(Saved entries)
——

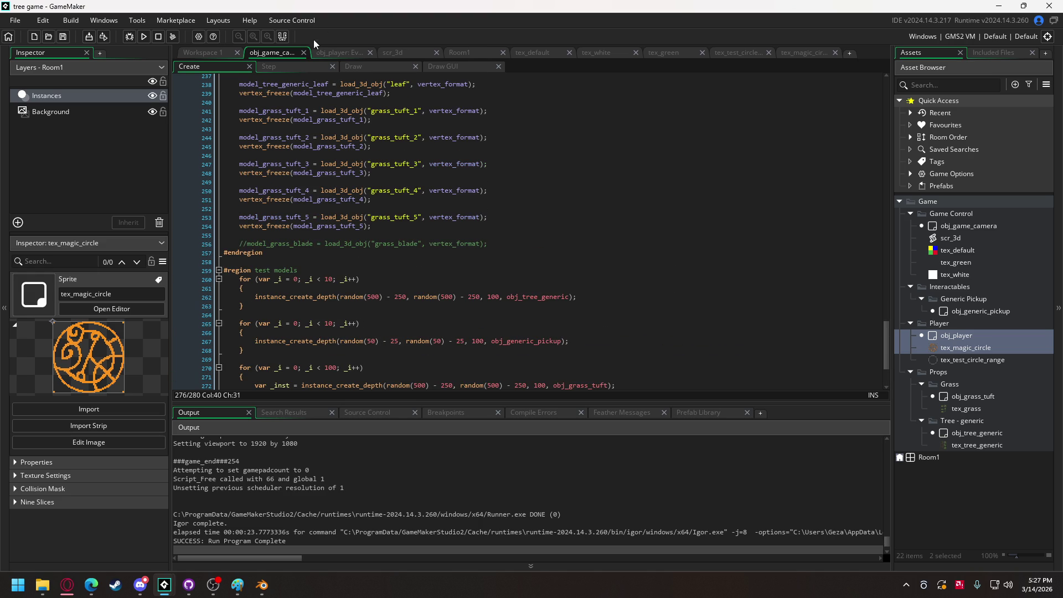
{"action": "left_click", "coordinate": [185, 52]}
{"action": "left_click", "coordinate": [266, 52]}
{"action": "left_click", "coordinate": [343, 53]}
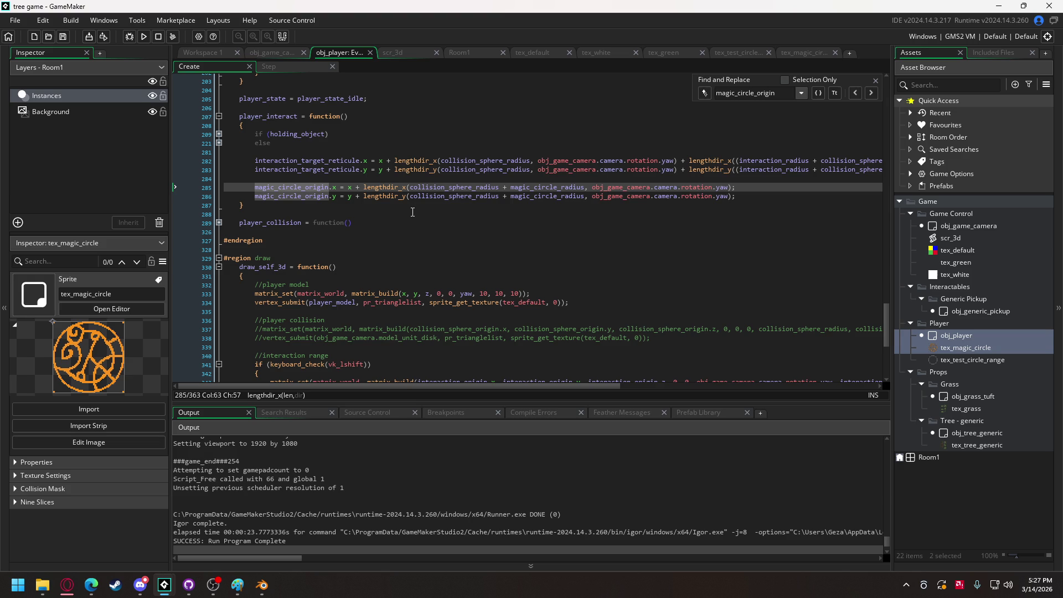
Set magic_circle_radius to interaction_radius * 2 on line 31 and test-run the game
{"action": "double_click", "coordinate": [541, 187]}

——

*PROMPT*: How many lines of the records contain the word "coordinate"? Reply with the number and nothing else.

*FINISHED EXERCISE*: 4